> _Dataset records_:
::::

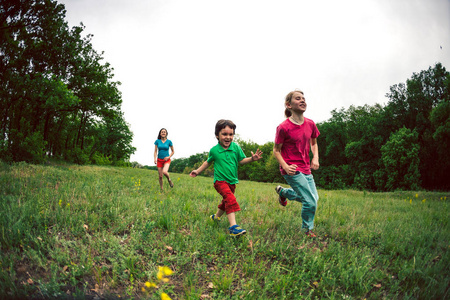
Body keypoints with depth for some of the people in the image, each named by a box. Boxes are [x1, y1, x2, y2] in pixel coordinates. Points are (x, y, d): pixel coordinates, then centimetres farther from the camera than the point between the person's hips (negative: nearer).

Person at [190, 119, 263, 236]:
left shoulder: (235, 147, -1)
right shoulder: (214, 150, -4)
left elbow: (242, 160, 1)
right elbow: (208, 162, 14)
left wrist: (252, 159, -17)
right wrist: (198, 171, 18)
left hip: (232, 181, 5)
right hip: (220, 180, -4)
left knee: (226, 202, 19)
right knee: (230, 199, -26)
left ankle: (216, 217, 46)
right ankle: (233, 227, -32)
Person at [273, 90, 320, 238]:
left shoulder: (310, 124, 2)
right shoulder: (283, 127, -16)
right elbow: (276, 150, -7)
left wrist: (315, 158, -1)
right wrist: (285, 167, -21)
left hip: (306, 168, 7)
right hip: (292, 170, -7)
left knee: (313, 198, 17)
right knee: (311, 202, -8)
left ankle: (282, 192, 37)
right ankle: (307, 230, 19)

::::

> _What this task involves_:
Each line of the entries above that contains "ankle" is to be copied.

> _Exercise answer_:
left ankle: (216, 217, 46)
right ankle: (233, 227, -32)
left ankle: (282, 192, 37)
right ankle: (307, 230, 19)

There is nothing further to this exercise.